“你胡說什麼?!”
聽到這話,裴行止那雙向來冷靜的黑眸略顯震驚,轉而染上心虛,最後變得異常嗔怒。
他邁前一步,下意識地將江月護在身後:“剛剛在樓上月月就是開個玩笑,你怎麼變得這麼小心眼,為了羞辱她,連這種肮臟話都說得出口!”
這還是他第一次動怒。
嚇得季姝彤一顫,內心的失望感卻更加濃烈。
隻是一句質疑,就讓他惱羞成怒成這樣,既沒了往日的相敬如賓,更沒了承諾過的維護。
說他心裏沒鬼。
誰信呢?
“小嬸嬸,你別誤會。
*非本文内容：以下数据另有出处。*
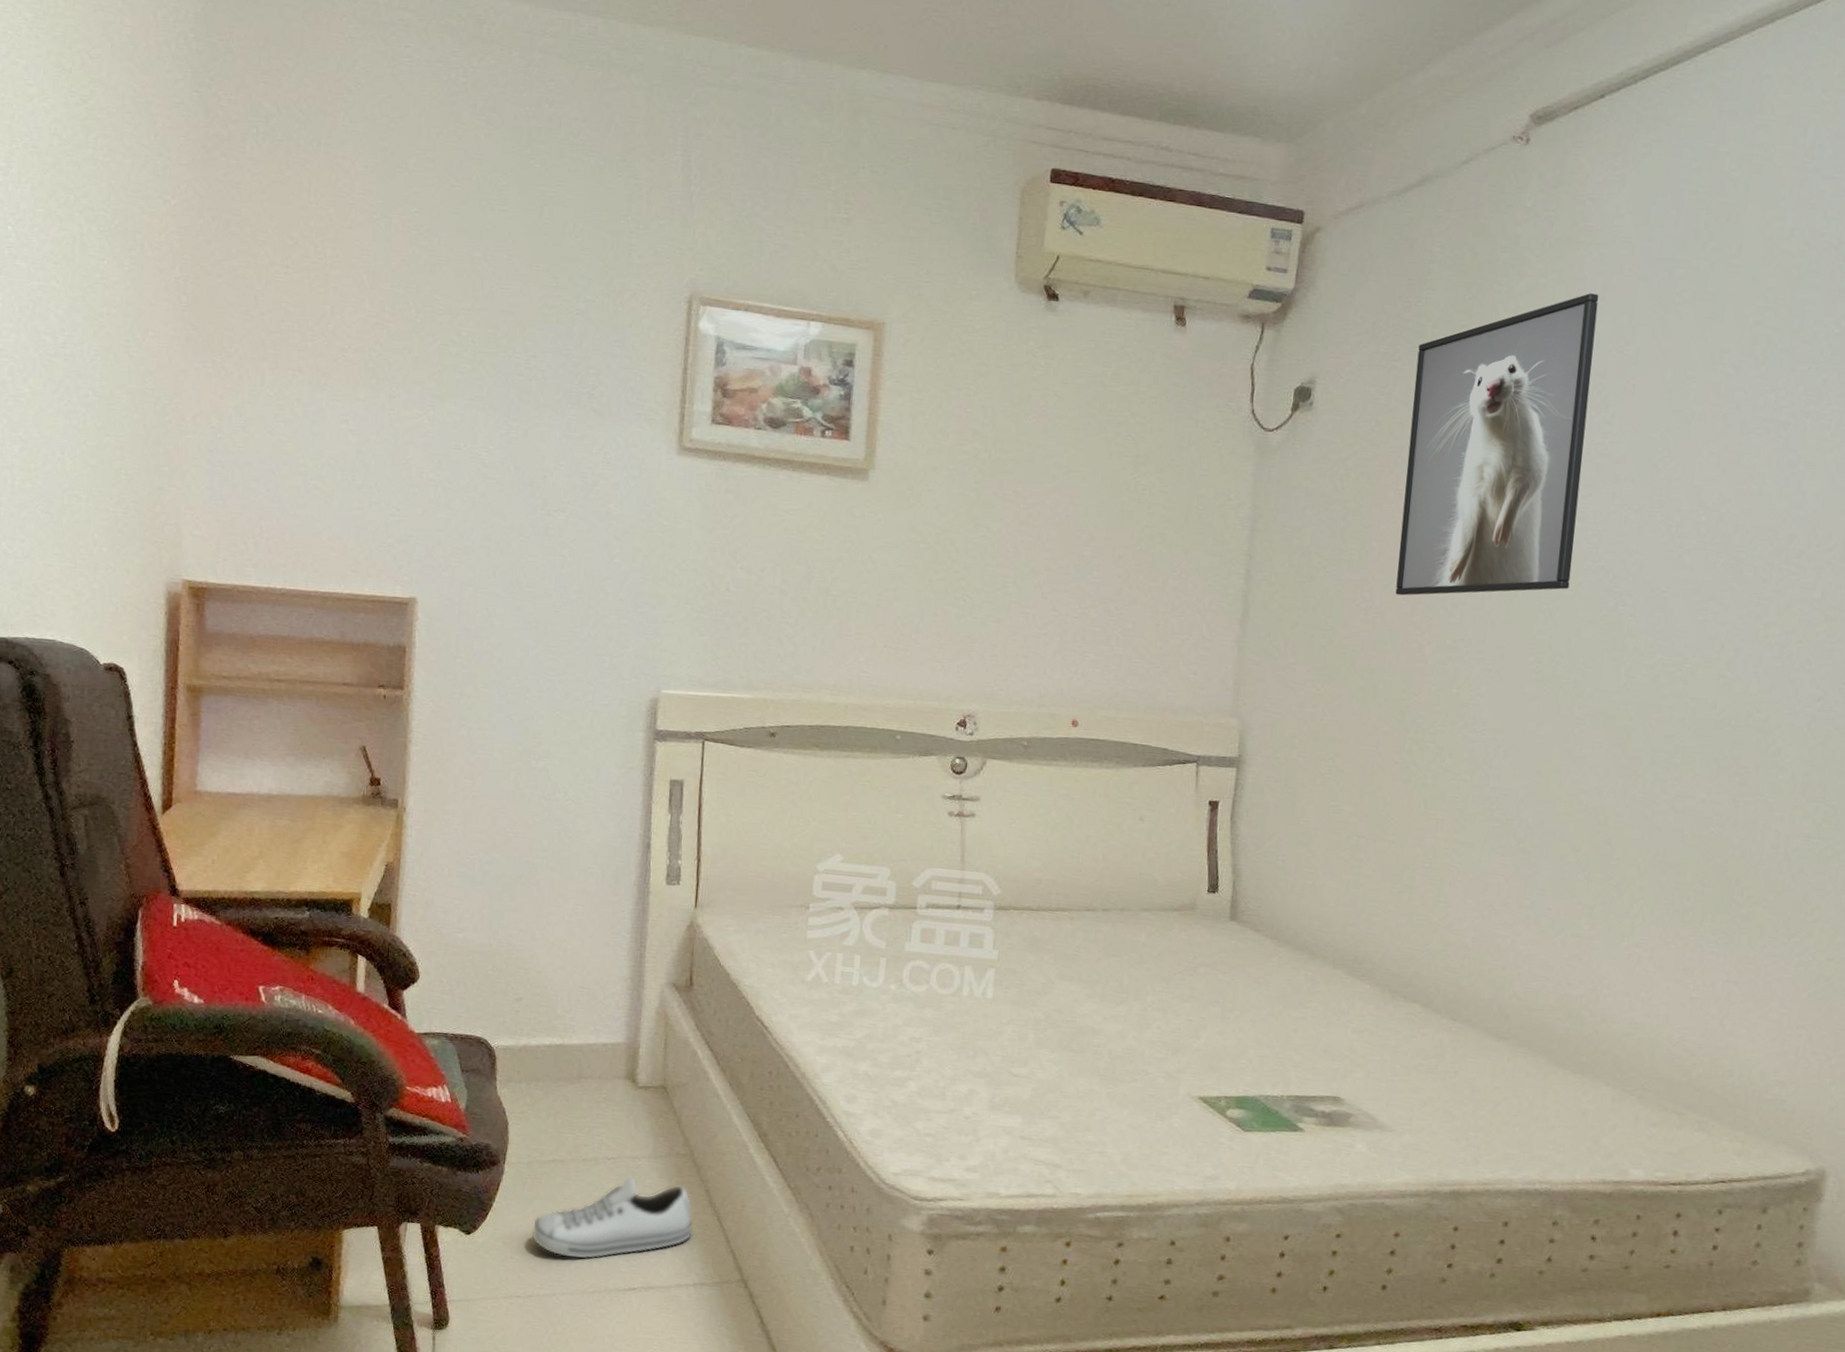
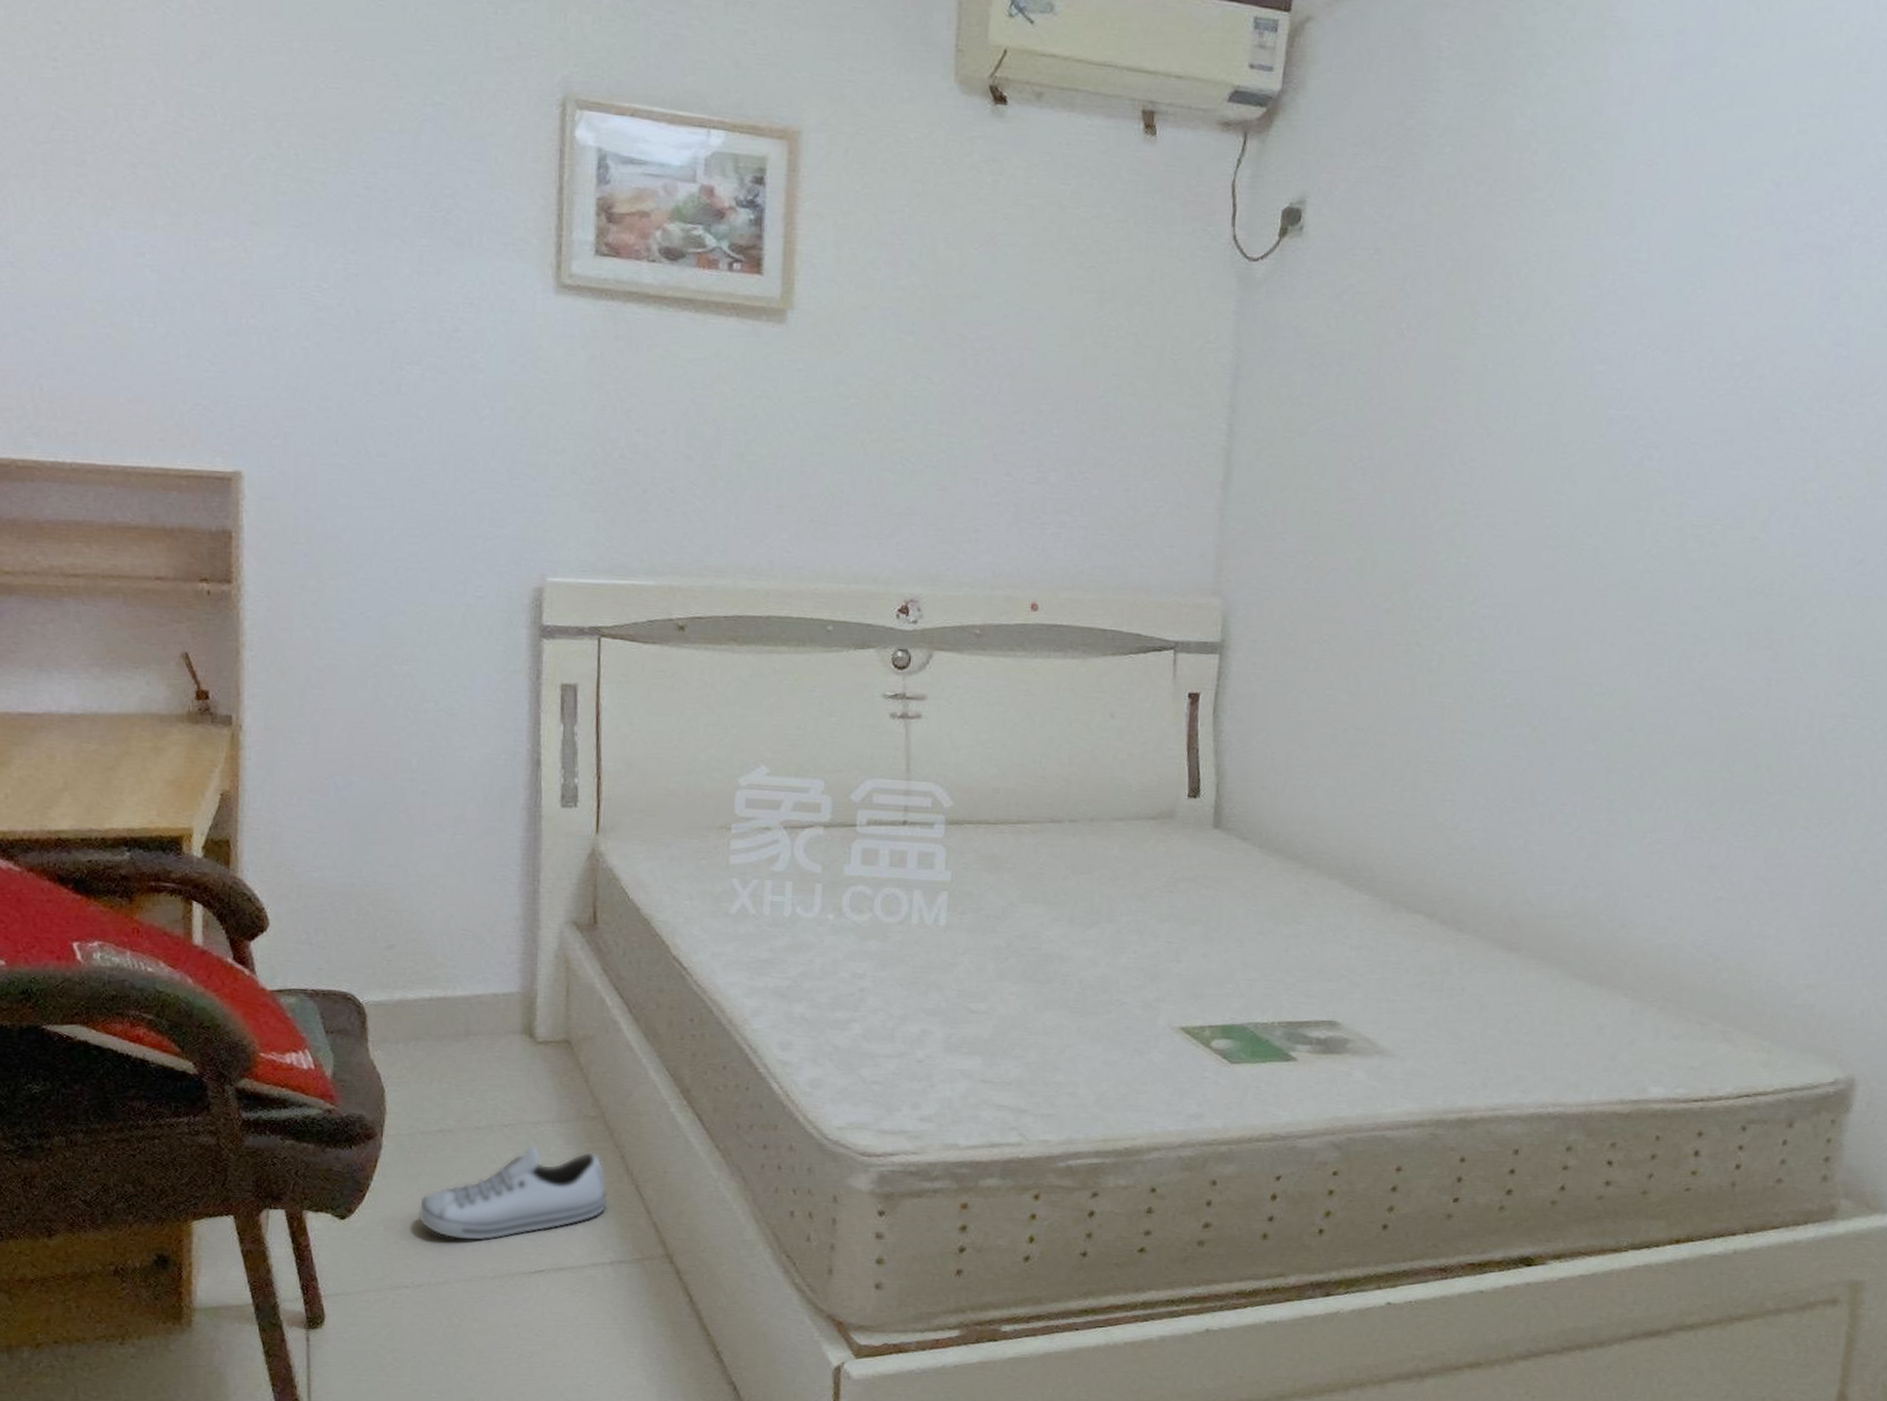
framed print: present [1395,293,1599,596] -> none [1397,96,1627,452]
”
江月上前解釋,可上揚的嘴角卻未減半分:“我在國外待久了說話比較直,你多擔待。”
季姝彤沒理會她,而是看向裴行止:“我也是開玩笑,你又何必這麼急眼,難不成被我說中了,你真想娶她?”
她想。
隻要裴行止否認,她一定選擇相信他。
可結果並沒有。
“夠了!”
裴行止怒吼一聲,隨即揚手掃掉餐桌上的燉盅,“砰!”地一聲,碎瓷片裹著熱湯濺起,割破了季姝彤的小腿。
“嘶——!”
她倒吸了口冷氣,蹲下身捂住小腿,鮮血順著指縫流出。
裴行止愣了一瞬,剛要上前關心,江月就拖起行李箱往外走:“我就不該回來,爸媽都不在了,我哪還有什麼家,我現在就走不打擾你們夫妻和睦。”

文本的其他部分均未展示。